UNM scientists discover protein in immune system

By Sayyed Shah Published 08/24/15 11:01pm | Updated 08/24/15 7:55pm

UNM scientists have discovered a protein that organizes autophagy in the human immune system, “the vital internal cell-scrubbing process that maintains the intracellular landscape by gathering and disposing of worn-out proteins and invading microorganisms,” according to UNM press release.

Autophagy is the early immune response that regulates which cells die or live longer.

“UNM Professor and Chair of the Molecular Genetics and Microbiology Department Vojo Deretic, Ph.D., and colleagues are able to provoke an early immune response through autophagy in the human body via the ‘immunity-related GTPase family M’ protein, or IRGM, a distinctly human gene where mutations causing inflammatory diseases often occur. IRGM plays a direct role in organizing autophagy’s antimicrobial and anti-inflammatory functions in Crohn’s disease and other inflammation-related illnesses,” according to the statement.

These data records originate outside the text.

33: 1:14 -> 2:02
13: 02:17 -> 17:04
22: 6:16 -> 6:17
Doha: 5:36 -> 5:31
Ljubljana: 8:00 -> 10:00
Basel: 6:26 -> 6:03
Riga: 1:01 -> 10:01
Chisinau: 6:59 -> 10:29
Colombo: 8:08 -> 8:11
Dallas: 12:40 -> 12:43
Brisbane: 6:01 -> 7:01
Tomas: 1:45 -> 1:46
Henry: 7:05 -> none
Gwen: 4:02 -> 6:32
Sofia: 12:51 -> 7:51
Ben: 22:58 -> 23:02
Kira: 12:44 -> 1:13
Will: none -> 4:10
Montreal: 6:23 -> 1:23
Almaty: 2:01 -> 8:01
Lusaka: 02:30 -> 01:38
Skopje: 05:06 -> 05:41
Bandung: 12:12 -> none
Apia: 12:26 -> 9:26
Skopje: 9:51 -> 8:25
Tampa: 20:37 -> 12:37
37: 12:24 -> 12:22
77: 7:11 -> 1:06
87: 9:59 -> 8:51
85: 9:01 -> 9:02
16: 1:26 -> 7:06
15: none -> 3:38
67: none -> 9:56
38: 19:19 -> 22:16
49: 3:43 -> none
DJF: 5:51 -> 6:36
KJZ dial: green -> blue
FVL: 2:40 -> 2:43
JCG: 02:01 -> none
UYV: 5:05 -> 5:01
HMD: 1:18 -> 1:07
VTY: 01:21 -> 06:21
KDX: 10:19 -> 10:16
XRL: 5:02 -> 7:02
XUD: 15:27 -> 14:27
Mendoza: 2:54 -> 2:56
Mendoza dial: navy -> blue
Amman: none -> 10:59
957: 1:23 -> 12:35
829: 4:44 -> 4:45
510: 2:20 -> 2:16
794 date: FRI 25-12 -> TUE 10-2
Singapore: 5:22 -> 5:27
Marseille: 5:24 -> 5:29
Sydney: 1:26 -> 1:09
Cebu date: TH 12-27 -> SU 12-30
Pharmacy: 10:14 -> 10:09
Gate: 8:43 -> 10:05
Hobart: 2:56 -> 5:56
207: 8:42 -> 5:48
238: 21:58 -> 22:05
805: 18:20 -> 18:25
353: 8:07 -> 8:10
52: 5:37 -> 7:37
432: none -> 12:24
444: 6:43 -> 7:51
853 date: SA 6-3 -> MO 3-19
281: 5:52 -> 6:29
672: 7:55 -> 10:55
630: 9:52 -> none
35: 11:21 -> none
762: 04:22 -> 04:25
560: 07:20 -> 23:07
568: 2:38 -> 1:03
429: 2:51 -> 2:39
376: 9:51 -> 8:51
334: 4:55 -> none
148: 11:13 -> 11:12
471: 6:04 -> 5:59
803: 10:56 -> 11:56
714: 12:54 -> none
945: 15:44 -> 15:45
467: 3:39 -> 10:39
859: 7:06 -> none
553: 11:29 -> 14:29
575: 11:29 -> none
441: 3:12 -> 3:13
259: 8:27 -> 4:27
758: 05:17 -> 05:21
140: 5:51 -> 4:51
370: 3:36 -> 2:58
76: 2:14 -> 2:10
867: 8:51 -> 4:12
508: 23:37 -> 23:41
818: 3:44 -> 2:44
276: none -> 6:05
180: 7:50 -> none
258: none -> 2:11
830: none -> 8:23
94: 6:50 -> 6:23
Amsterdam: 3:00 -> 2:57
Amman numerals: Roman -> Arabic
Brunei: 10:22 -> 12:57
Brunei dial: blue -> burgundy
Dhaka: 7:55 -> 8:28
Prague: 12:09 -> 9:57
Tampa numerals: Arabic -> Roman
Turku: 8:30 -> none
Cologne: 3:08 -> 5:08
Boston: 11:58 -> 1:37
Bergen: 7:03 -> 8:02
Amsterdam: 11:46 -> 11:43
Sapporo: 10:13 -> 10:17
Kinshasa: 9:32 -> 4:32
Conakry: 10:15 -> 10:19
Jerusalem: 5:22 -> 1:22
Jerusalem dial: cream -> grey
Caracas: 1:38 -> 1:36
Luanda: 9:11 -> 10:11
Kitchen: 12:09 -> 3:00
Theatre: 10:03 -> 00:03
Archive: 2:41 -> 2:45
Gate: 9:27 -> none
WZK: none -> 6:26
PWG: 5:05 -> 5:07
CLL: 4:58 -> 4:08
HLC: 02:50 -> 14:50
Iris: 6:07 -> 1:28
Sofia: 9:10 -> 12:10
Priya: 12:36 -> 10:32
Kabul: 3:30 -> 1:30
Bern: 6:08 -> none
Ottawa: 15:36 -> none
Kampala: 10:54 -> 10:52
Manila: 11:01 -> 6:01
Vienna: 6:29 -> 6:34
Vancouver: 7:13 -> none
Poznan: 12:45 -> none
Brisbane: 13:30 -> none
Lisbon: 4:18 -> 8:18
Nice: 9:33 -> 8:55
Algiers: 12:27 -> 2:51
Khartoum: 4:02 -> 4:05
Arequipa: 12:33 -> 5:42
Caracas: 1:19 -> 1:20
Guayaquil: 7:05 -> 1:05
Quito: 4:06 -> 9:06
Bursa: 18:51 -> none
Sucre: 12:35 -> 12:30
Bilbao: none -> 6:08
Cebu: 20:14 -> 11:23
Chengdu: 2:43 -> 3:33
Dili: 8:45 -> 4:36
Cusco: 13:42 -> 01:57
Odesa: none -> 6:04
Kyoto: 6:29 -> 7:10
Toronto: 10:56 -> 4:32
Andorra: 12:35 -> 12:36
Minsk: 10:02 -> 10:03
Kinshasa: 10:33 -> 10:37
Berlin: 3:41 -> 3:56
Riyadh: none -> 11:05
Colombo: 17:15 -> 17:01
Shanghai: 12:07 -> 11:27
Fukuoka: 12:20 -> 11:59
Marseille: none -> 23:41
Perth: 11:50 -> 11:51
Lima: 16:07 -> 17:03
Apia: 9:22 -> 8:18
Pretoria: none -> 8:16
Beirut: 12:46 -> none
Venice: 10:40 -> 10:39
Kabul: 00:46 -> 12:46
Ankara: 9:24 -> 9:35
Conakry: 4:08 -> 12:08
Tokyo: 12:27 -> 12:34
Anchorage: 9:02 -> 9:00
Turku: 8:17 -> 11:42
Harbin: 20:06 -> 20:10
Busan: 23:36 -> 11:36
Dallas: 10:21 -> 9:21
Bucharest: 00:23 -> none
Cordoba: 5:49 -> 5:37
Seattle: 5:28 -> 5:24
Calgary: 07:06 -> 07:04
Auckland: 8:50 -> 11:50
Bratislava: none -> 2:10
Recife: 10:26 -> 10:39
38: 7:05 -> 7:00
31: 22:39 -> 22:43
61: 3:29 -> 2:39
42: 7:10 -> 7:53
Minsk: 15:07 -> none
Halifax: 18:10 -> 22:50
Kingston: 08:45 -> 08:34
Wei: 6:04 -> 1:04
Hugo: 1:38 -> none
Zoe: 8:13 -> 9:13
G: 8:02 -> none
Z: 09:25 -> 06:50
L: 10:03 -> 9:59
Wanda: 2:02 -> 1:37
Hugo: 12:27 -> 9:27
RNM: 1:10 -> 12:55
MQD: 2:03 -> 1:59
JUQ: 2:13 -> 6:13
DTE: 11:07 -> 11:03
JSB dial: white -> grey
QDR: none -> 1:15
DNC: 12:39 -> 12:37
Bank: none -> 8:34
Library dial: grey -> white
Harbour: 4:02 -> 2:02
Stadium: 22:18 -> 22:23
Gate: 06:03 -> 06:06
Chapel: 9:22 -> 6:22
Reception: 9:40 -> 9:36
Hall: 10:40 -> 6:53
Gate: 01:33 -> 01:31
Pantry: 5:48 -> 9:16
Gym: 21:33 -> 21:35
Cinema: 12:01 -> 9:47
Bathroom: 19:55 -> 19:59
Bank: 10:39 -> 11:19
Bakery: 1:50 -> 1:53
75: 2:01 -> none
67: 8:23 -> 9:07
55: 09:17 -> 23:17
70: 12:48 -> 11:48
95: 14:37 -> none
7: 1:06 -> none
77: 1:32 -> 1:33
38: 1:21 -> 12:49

The new findings explain the molecular processes that use the human body’s immune system to prevent infectious diseases, according to the statement.

“We expected a more indirect mechanism and process that assembled this core autophagy machinery,” the statement quoted Deretic. “But now we know that the IRGM autophagy regulator is the very centerpiece of the early immune response process in humans. Without it, we all would suffer some form of inflammatory disease.”